При этих словах старцы с любопытством уставились друг на друга. Результаты осмотра им явно не понравились: обступив Конрада, они принялись толкать его в грудь и щипать рукава его спортивного костюма, подкрепляя свои толчки и щипки криками.
– Мальчики, мальчики! Вы что? – Конрада их реакция напугала, но при этом и изрядно позабавила.
Однако двусмысленность ситуации сильно усугубляла его душевное состояние. С одной стороны, его распекали люди младше его на девятьсот с лишним лет. С другой – то были настоящие старцы: убеленные мудростью прожитых лет и оказавшиеся на склоне жизненного пути. Как можно было относиться к ним без должной серьезности?
– Мальчики?! Ты все-таки недалек, москвич. Ты – как карапуз в резиновых сапогах, который полагает, что утонуть в луже – его долг. Так и ты.
– Вы знаете, эти ваши сравнения прекрасны, но мне они ни о чем не говорят. Я был карапузом так давно, что не помню, были ли у меня резиновые сапоги.
– Шдешь у тебя появитша отлишная вошмошношть ишправить это.
– Здесь? – Конрад скептически покосился на голые ступни старейшин.
– А што – именно шдешь! Где ше ешё?
– Старички, старички, не напирайте! Какие у вас ко мне могут быть претензии? У меня впереди вечность. А вы беситесь, что у вас времени в обрез.
– Время! Что нам время? Время не подчиняется воле человека. Его нельзя ни ускорить, ни замедлить. Но именно от человека зависит, тянется оно или летит. Мы проживаем нашу короткую жизнь так, как тебе и не снилось прожить за свою вечность. Ты гонишь свою жизнь вперед, в нетерпении ожидая, когда же она изменится к лучшему – не затем ли поворотом? А она все не оправдывает питаемых надежд, да не оправдывает. Что, так ведь, а? И с этим самым упрямым образом связано то, что для тебя жизнь – мука. А мы дорожим каждым мгновением, чего не умеет делать человек, обреченный на вечность. И потому мы за день проживаем то, что тебе не прожить и за век.
Антарих отступил на шаг и, театрально откинувшись назад, принялся вызывать время на разговор:
Что можешь ты,Мгновенье, сладкий миг?
Сладкий миг моментально отозвался и задекламировал:
Могу пробыть с тобою вечностьИ в день грядущий не спешить,У времени занять безбрежность.
Антарих удовлетворенно кивнул и вновь затянул:
Что хочешь ты,Мгновенье, сладкий миг?
Мгновенье на мгновенье замешкалось, но, спохватившись, торопливо зашепелявило в ответ:
Хошу швободу дать тебе,Но дороши швободой этой.И помни: радошть не в еде,А в пешне, што ешё не шпета.

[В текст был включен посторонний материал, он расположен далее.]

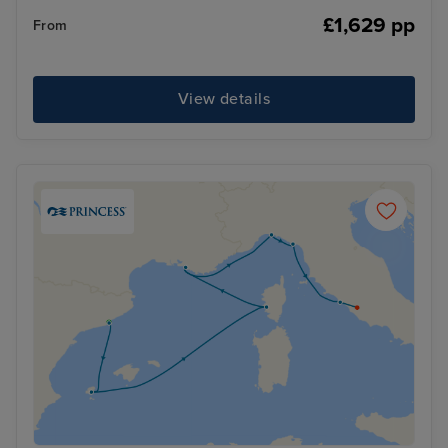
£1,629 pp
From
View details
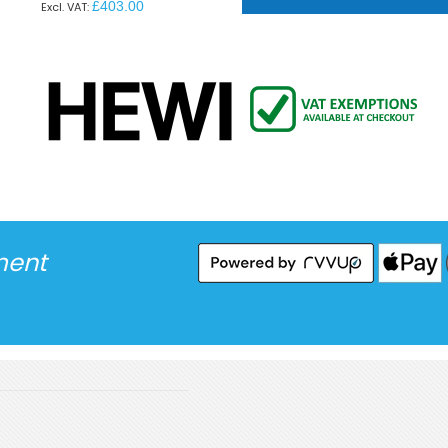
£403.00
ment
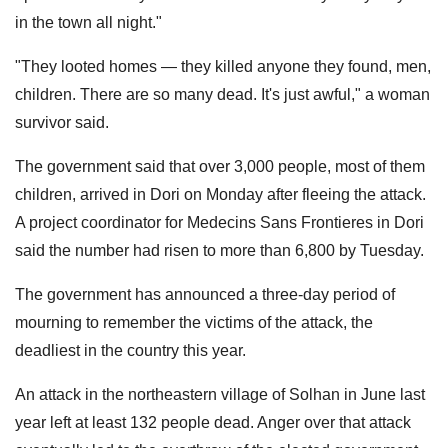
in the town all night."
"They looted homes — they killed anyone they found, men,
children. There are so many dead. It's just awful," a woman
survivor said.
The government said that over 3,000 people, most of them
children, arrived in Dori on Monday after fleeing the attack.
A project coordinator for Medecins Sans Frontieres in Dori
said the number had risen to more than 6,800 by Tuesday.
The government has announced a three-day period of
mourning to remember the victims of the attack, the
deadliest in the country this year.
An attack in the northeastern village of Solhan in June last
year left at least 132 people dead. Anger over that attack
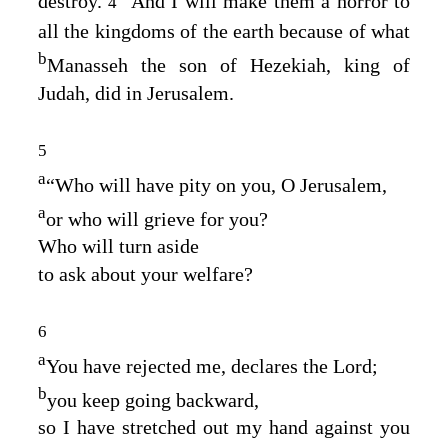
destroy.
And I will make them a horror to
4
all the kingdoms of the earth because of what
b
Manasseh the son of Hezekiah, king of
Judah, did in Jerusalem.
5
a
“Who will have pity on you, O Jerusalem,
a
or who will grieve for you?
Who will turn aside
to ask about your welfare?
6
a
You have rejected me, declares the
Lord
;
b
you keep going backward,
so I have stretched out my hand against you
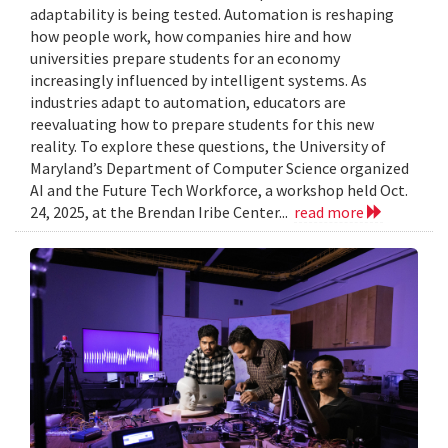
adaptability is being tested. Automation is reshaping
how people work, how companies hire and how
universities prepare students for an economy
increasingly influenced by intelligent systems. As
industries adapt to automation, educators are
reevaluating how to prepare students for this new
reality. To explore these questions, the University of
Maryland’s Department of Computer Science organized
AI and the Future Tech Workforce, a workshop held Oct.
24, 2025, at the Brendan Iribe Center...
read more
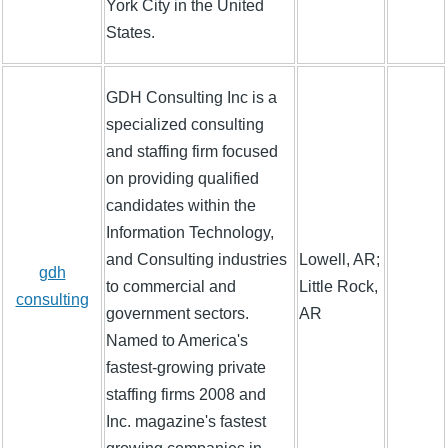
York City in the United
States.
GDH Consulting Inc is a
specialized consulting
and staffing firm focused
on providing qualified
candidates within the
Information Technology,
and Consulting industries
Lowell, AR;
gdh
to commercial and
Little Rock,
consulting
government sectors.
AR
Named to America's
fastest-growing private
staffing firms 2008 and
Inc. magazine's fastest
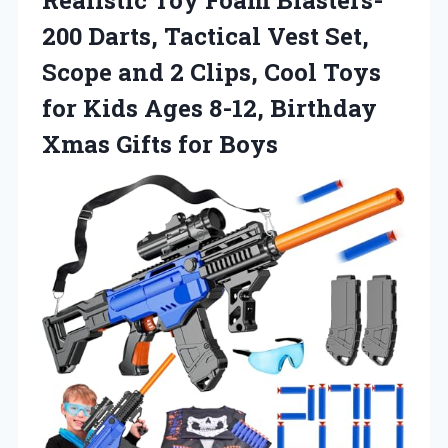
200 Darts, Tactical Vest Set,
Scope and 2 Clips, Cool Toys
for Kids Ages 8-12, Birthday
Xmas Gifts for Boys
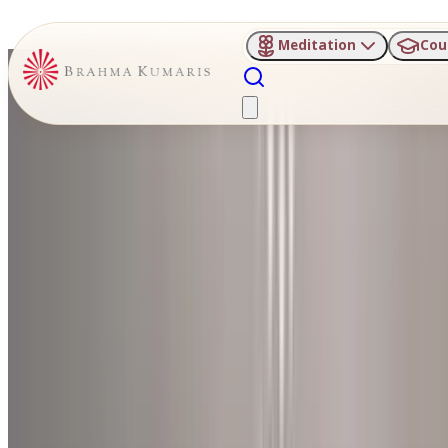
Meditation
Cou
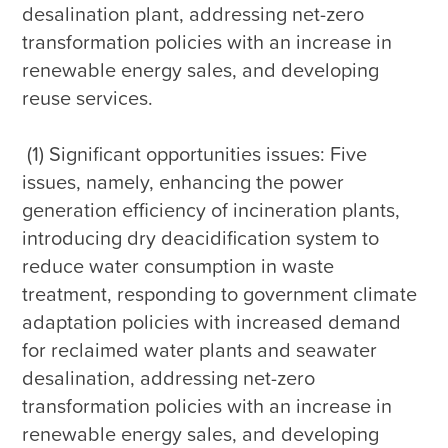
desalination plant, addressing net-zero 
transformation policies with an increase in 
renewable energy sales, and developing 
reuse services.

 (1) Significant opportunities issues: Five 
issues, namely, enhancing the power 
generation efficiency of incineration plants, 
introducing dry deacidification system to 
reduce water consumption in waste 
treatment, responding to government climate 
adaptation policies with increased demand 
for reclaimed water plants and seawater 
desalination, addressing net-zero 
transformation policies with an increase in 
renewable energy sales, and developing 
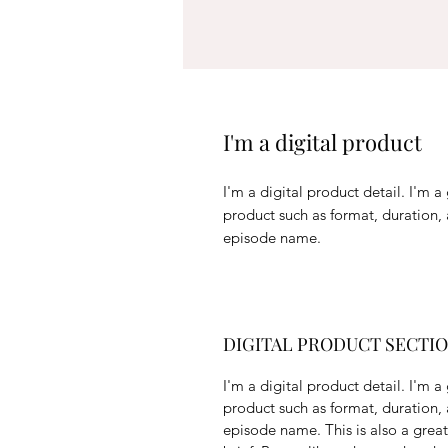
I'm a digital product
I'm a digital product detail. I'm 
product such as format, duration,
episode name.
DIGITAL PRODUCT SECTI
I'm a digital product detail. I'm 
product such as format, duration,
episode name. This is also a grea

Старцы выжидательно замолчали. Выжидательно же – выявив только что знак равенства между «меньше говоришь» и «меньше ломит бока» – молчал и Конрад.

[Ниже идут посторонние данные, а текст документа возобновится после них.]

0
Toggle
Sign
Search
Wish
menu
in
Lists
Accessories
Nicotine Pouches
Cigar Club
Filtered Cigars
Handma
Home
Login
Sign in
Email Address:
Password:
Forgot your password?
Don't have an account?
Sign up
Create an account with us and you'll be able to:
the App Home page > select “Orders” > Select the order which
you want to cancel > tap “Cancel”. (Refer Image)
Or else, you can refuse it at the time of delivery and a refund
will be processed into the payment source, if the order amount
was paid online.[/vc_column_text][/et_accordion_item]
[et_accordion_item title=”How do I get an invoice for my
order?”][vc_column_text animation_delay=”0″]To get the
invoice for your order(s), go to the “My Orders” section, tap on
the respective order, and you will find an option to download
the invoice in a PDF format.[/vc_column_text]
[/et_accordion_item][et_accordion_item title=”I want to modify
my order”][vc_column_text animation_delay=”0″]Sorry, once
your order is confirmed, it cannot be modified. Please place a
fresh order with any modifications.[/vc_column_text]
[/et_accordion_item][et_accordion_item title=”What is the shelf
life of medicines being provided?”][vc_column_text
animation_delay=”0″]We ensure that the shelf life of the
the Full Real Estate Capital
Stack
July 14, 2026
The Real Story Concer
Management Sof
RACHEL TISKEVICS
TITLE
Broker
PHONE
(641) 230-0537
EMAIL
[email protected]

– Ну? Нечего сказать? – строго спросил Антарих. – Что ж, жизненная правда у каждой стороны своя, поэтому приходится руководствоваться предрассудками. Вы считаете дураками нас, мы считаем таковыми вас. Все логично.
– Я вас не знаю. Поэтому, конечно, судить о вас не мне. Но элементарный порядок-то должен соблюдаться. У вас вот с именами полная неразбериха…
– Во-первых, – голос Антариха вновь зазвучал сурово, – код-распознаватели в пределах резерваций используются лишь в исключительных случаях. Во-вторых, об их существовании здесь никому, кроме нескольких доверенных лиц, неизвестно. И тут являешься ты и начинаешь пугать всех своими «откровениями». Ты должен понимать, что вся эта система действует, пока мы соглашаемся с произвольно устанавливаемыми Клеймом именами. А мы больше не хотим зависеть ни от Клейма, ни от прочих сумасшедших изобретений, навязываемых нам теми, кого мы на это не уполномочивали. До твоего появления здесь никаких неудобств из-за этого у нас не возникало.